When specifically talking about building a programming language from scratch using vibe-adjacent methods, here are the steps in which I broke down entire process:
- Build a turing complete language.
- Implement the feature that is unique to this language.
- Start adding all the niceties and extra features one at a time.
The above process only works if you can maintain correctness of your previous steps. This entails writing high-signal tests that maintain a baseline while features get added on top. Writing tests is extremely annoying, allowing it to be offloaded seems like a lifesaver. It is a lifesaver, if offloading the writing of tests allows you to focus more energy on making sure the right edge cases are being covered. A programming language (compiler/interpreter) demands determinsm and correctness, which is the exact opposite of what an AI agent is, therefore you can manage this disconnect by making sure the test cases actually mean something except “BRR!!! number go up”.
Unless a project (or a programming language) only has one you as a user, make sure that it gets used and abused by as many people as possible. It is impossible to fund bugs alone and even a fuzzer can only do so much. Get your projects out there, there is no better gratification than seeing random strangers find something you have built be useful to their lives.
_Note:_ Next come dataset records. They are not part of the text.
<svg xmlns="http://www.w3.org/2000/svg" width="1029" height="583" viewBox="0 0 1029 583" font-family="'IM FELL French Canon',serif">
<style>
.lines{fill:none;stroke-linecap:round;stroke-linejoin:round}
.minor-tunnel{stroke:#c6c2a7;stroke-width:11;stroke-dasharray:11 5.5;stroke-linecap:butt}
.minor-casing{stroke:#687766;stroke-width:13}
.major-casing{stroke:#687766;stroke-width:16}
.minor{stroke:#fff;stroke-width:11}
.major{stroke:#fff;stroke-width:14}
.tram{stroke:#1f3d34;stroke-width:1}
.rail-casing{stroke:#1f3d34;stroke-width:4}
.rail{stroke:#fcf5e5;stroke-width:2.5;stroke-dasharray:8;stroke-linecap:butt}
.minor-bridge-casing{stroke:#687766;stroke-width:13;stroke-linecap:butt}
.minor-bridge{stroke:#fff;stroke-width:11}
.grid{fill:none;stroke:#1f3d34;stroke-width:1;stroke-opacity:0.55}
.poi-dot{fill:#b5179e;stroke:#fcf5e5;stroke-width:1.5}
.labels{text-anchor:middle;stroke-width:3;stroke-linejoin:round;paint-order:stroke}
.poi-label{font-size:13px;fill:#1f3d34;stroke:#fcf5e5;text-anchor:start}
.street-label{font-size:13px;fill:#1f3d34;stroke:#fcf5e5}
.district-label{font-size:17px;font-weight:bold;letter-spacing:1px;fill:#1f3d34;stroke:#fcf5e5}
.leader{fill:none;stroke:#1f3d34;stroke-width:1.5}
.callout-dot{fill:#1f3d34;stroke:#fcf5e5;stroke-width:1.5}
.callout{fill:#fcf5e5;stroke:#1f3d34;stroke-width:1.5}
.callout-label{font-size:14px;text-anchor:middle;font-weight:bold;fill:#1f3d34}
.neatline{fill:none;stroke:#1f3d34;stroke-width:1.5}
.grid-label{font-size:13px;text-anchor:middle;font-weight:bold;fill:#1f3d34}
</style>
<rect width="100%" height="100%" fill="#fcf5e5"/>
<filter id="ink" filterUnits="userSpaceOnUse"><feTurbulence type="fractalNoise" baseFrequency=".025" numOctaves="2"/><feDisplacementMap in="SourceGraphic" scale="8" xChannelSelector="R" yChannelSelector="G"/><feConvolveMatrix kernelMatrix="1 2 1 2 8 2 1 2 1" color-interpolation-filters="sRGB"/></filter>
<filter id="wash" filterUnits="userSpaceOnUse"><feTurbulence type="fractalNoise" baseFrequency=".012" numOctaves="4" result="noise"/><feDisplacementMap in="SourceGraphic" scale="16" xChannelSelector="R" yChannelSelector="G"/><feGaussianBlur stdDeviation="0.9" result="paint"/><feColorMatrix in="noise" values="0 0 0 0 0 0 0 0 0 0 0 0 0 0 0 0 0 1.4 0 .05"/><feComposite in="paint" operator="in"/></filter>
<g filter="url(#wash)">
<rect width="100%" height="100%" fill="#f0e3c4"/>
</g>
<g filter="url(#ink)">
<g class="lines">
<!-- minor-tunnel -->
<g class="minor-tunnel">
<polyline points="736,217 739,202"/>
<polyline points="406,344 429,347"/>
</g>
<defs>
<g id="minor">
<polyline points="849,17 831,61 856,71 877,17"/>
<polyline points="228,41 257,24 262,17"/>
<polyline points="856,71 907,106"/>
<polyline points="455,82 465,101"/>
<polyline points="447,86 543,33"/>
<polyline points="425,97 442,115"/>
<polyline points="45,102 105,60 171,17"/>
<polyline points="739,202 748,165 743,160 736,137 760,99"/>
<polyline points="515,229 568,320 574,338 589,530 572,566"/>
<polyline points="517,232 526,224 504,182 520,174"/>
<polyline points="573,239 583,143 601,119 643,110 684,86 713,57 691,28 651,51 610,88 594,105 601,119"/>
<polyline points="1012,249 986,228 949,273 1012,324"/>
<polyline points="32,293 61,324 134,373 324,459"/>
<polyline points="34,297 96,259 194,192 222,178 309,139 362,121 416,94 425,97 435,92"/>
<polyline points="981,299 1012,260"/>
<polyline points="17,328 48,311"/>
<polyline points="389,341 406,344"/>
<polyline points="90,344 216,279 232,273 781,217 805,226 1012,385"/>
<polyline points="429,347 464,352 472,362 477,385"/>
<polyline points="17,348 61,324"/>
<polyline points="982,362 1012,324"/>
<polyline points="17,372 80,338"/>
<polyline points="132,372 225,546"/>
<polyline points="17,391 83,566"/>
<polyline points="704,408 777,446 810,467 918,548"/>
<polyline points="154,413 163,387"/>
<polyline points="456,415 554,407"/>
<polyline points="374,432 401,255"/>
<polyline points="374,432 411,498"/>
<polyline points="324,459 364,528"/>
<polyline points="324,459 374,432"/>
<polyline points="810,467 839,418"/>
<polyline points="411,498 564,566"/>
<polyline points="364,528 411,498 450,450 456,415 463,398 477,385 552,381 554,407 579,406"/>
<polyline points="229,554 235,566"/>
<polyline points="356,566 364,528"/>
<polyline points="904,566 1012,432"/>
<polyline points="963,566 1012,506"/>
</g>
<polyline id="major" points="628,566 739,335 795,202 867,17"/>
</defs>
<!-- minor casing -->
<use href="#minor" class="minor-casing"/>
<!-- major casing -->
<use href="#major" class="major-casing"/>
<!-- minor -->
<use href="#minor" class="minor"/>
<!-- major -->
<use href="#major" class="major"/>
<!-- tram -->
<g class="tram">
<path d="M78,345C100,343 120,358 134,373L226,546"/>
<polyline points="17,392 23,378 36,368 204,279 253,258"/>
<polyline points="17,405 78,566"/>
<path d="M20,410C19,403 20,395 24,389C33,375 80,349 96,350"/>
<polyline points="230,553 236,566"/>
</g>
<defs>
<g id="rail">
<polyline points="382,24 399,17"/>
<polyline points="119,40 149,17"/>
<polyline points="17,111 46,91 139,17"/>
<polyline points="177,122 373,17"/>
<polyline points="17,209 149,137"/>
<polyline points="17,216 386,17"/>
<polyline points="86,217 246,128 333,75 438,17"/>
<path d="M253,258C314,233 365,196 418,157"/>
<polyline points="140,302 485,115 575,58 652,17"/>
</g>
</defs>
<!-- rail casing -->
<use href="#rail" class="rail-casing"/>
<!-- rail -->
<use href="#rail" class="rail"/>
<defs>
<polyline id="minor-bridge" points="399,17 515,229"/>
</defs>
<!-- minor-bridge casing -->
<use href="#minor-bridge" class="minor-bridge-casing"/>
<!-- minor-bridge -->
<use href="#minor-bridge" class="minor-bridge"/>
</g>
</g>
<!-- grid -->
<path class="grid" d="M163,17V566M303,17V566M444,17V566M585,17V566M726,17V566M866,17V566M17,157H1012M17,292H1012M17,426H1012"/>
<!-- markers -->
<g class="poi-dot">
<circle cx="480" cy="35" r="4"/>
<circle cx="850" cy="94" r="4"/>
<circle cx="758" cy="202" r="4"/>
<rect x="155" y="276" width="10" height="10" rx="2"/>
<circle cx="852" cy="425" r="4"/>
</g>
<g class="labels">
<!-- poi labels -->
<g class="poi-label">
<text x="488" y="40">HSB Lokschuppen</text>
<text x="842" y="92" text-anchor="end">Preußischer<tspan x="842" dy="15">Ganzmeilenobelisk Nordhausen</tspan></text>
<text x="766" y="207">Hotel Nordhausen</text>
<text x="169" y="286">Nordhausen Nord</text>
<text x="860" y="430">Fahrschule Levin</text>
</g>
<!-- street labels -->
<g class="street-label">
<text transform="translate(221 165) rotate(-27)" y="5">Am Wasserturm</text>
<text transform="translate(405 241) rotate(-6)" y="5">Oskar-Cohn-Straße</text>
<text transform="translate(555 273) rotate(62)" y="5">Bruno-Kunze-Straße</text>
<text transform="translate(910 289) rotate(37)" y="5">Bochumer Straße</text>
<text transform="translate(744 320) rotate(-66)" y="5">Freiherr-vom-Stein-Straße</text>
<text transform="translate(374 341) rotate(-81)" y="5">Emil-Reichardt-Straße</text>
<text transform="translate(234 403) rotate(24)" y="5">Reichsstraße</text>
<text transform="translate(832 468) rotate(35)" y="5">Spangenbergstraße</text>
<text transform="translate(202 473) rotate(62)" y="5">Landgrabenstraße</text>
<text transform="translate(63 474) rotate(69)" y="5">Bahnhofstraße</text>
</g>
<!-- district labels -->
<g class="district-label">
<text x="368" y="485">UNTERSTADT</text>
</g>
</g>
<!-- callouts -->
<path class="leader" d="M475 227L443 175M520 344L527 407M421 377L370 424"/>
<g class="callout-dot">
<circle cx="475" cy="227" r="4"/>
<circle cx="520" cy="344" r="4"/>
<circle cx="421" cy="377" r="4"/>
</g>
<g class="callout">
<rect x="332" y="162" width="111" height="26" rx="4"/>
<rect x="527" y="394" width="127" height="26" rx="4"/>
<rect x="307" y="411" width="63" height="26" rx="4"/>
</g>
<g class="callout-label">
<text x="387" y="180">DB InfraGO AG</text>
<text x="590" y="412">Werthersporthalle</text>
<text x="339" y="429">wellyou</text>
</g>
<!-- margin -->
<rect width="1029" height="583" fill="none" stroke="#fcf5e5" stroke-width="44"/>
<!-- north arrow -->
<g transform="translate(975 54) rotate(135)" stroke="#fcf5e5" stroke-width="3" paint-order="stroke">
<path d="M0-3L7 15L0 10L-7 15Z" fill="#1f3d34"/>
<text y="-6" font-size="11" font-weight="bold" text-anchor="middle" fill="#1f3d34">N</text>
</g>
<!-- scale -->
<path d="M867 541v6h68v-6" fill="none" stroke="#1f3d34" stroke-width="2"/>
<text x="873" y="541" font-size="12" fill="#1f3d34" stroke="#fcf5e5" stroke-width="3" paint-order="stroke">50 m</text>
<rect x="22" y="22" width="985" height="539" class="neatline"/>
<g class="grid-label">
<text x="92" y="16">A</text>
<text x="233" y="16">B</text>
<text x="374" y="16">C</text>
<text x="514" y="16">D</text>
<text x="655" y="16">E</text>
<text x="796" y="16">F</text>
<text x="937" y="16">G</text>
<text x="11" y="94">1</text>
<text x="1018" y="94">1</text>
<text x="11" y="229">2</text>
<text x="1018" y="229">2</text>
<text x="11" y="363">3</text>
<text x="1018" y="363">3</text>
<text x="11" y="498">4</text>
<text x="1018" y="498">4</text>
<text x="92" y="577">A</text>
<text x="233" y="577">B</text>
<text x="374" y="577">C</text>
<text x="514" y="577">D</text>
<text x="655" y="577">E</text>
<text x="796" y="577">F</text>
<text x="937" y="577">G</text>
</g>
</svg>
The above paragraph would be such an excellent way to conclude this tirade of thought, alas, it is just a segue into building an online editor for your vibe-built programming language. Technology has provided mankind with a disgustingly wide array of creature comforts, this includes but is not limited to:
- seamless installation of software
- web browser
- syntax highlighting and LSP support
- hooks into the LSP for AI agents
- tiramisu
The above list is disgustingly infinite. What I am trying to convey is, make sure that there is an easy way for someone to try and learn the programming language, or any project for that matter. Build an online editor and a robust documentaion website. Add LSP and syntax highlighting support within the online editor and build standalone extensions for popular editors like VSCode and NeoVim. I used monaco-editor to build the online editor and asked the agent to use the tool to build something usable. Keep adding features until you are sure a complete stranger that stumbles onto the website does not leave with the something's missing feeling.
TL;DR
Build the programming language in a piecewise fashion. Utilise pre-existing battle-tested technologies to ease the context burden. Build the nice-to-haves like an online editor and a LSP. Never forget having up-to-date documentation; for yourself, for the user, or for the agent lurking in a nebulous nvidia node.